L’article (qui n’indique pas de nom d’auteur) affirme que « un groupe de lobbies internes au Parlement européen, dont ceux qui soutiennent les séparatistes du Polisario et ceux qui sont embauchés par les gangs de la drogue, ont fait pression sur le comité du prix pour le décerner à Zefzafi et donner à ses crimes le label de la protection des droits ».
L’article est faux du début à la fin. Il est basé sur des faits fabriqués et des théories complotistes. Le Parlement européen n’a jamais affirmé que Zefzafi était un criminel, ni n’a retiré son nom « de la liste des lauréats ». Il n’a tout simplement pas été choisi pour remporter le prix. En réalité, et pour commencer, il n’existait pas de « liste des lauréats », mais un unique récipiendaire, Oleg Sentsov.
Le mouvement populaire du Rif et sa répression
Ceci n’est pas le seul article publié par les médias pro-gouvernementaux pour diffamer Zefzafi, et ce dernier n’est pas le seul militant du Hirak ciblé par de telles opérations. A mesure que le mouvement croissait, les médias alignés sur le pouvoir, et les soutiens de celui-ci, ont lancé des campagnes diffamatoires en ligne pour discréditer le mouvement, accusant ses meneurs d’être des « traîtres », des « corrompus », ou encore des « terroristes », façon de les dissuader de mener à bien leur protestation. Le procès et l’emprisonnement des militants n’ont pas mis fin aux campagnes de désinformation.
Nawal Benaissa, une autre figure de proue du mouvement Hirak, a été poursuivie et condamnée à 10 mois d’emprisonnement pour les déclarations qu’elle a publiées sur son compte Facebook entre juin et août 2017, dans lesquelles elle appelait les habitants d’Al Hoceima à se joindre aux manifestations.
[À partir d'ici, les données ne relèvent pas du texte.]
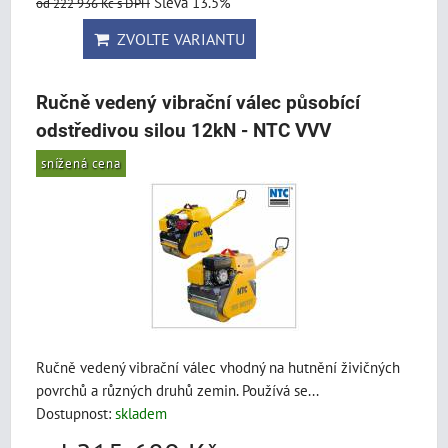
Sleva 13.5%
od 222 936 Kč
s DPH
ZVOLTE VARIANTU
Ručně vedený vibrační válec působící
odstředivou silou 12kN - NTC VVV
snížená cena
Ručně vedený vibrační válec vhodný na hutnění živičných
povrchů a různých druhů zemin. Používá se...
Dostupnost:
skladem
Dès qu’elle avait rejoint le mouvement, des infox se sont mises à apparaître dans la presse locale et les médias sociaux la dénonçant comme « agente qui travaille pour les ambassades » et recevant des fonds de pays étrangers pour répandre la violence et déstabiliser la région.
Un journaliste marocain qui a souhaité garder l’anonymat pour protéger sa sécurité a confié à Access Now que l’utilisation par les autorités marocaines de campagnes de diffamation pour intimider et discréditer les opposants et les militants indépendants a débuté en 2011 pendant les soulèvements arabes.
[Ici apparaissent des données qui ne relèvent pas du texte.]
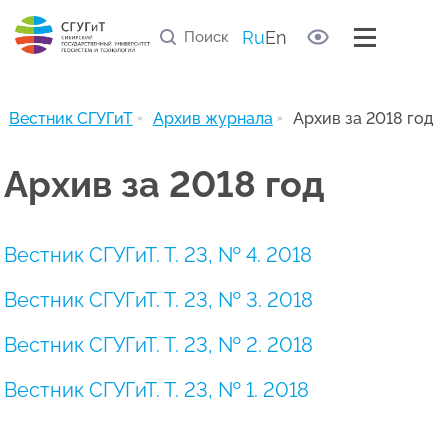
Правила рецензирования статей
Список научных рецензентов
Ru
En
Полезные ссылки
Архив журнала
Вестник СГУГиТ
Архив журнала
Архив за 2018 год
Архив за 2018 год
Вестник СГУГиТ. Т. 23, № 4. 2018
Вестник СГУГиТ. Т. 23, № 3. 2018
Вестник СГУГиТ. Т. 23, № 2. 2018
Вестник СГУГиТ. Т. 23, № 1. 2018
« Faits et événements peuvent être créés comme éléments d’un montage, ou, dans certains cas les faits peuvent être réels, mais profondément déformés et présentés avec l’intention de discréditer la cible », explique-t-il.
Il a ensuite détaillé que les thèmes récurrents dans ces histoires falsifiées visant à « diffamer les organisations et individus qui ne sont pas loyaux au système politique en place » sont le sexe et la moralité, et la rémunération de services rendus à des intérêts étrangers. Plusieurs articles d’infox de médias pro-gouvernementaux affirmaient que Zefzafi et son père étaient payés pour déstabiliser le Rif et le Maroc.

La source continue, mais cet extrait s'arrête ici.